Fresh out of the kiln 5/03/18

My first batch of pottery made with brown stoneware clay have finally been glazed and fired-

For this batch I applied an underglaze of Amaco’s Satin-Matte White and top coated that with their Satin-Matte Clear Glaze. Upon firing the white and clear glazes melded beautifully creating a creamy, grayish-white hue. The underlying khaki color of the brown stoneware clay really gives a wonderful depth to the finish. My favorites from this batch are these vaguely sea sponge-like luminaries which all miraculously survived.

Unfortunately only one of the bivalve-shaped napkin holders survived, and it shrank so much I think it works better as a sponge holder. The pieces I specifically intended to be sponge holders turned out nicely though.

All of the soap dishes survived- and I especially like how the clam shell-shaped ones turned out with the creamy white glaze.

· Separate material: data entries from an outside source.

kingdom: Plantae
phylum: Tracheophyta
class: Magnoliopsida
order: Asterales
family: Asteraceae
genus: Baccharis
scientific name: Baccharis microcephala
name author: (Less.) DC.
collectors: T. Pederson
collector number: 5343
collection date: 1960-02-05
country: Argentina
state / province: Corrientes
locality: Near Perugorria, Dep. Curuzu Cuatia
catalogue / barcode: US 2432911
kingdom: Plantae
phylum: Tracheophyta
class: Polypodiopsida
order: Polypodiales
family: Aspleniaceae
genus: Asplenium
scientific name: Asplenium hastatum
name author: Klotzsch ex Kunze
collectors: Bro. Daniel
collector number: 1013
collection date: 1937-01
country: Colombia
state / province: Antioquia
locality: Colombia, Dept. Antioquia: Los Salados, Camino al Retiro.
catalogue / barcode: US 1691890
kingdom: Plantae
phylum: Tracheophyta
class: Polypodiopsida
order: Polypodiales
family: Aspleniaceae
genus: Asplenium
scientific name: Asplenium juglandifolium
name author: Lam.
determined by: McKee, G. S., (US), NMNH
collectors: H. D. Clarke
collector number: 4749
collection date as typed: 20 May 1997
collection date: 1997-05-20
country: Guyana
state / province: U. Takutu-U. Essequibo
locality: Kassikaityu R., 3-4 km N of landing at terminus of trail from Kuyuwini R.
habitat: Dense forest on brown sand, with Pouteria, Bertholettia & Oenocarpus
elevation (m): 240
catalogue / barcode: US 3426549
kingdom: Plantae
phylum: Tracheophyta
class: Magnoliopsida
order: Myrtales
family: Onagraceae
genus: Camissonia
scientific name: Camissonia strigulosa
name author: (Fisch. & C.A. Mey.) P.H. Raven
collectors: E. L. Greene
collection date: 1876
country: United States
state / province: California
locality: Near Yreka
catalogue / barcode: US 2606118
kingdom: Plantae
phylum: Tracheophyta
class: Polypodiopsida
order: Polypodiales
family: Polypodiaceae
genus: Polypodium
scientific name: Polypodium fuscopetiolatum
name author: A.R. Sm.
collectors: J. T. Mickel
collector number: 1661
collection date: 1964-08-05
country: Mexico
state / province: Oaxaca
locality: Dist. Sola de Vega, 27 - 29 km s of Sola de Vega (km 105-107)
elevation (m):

A couple of serving bowls. The lip of these bowls undulates which gives them built in spoon rests.

Some oyster shell shaped spoon rests- the glaze looks perfect on these.

A cluster of miniature flower bud vases.

Some larger vases-

While these may seem purely decorative and very delicate these ceramics are both functional and quite sturdy.

Back in the game

So after a couple months hiatus I managed to have a very productive weekend of sculpting-

Luminaries, vases and napkin holders made from a light brown stoneware clay

In this batch I have made a variety of kitchen implements and vessels with a new stoneware clay that should come out a dark beige color. *If* they survive I’m thinking I’ll coat them with a distressed layer of warm white glaze and over top that with a clear layer which should give the appearance of antique ironstone pottery.

Two spoon rests and a soap dish.

This pieces in this collection, like most of my work, has a very organic look to it. The spoon rests and napkin holders look vaguely like seashells.

The napkin holders remind me of ancient brachiopod fossils.

My favorites from this batch are the luminaries which resemble primitive sea sponges-

A trio of very organic looking luminaries.

I really hope the luminaries survive as they were very time consuming to make. Each little hole in them is a potential starting point for cracks. With any luck these pieces will survive the slow drying process over the next couple weeks and then it will be time to glaze them.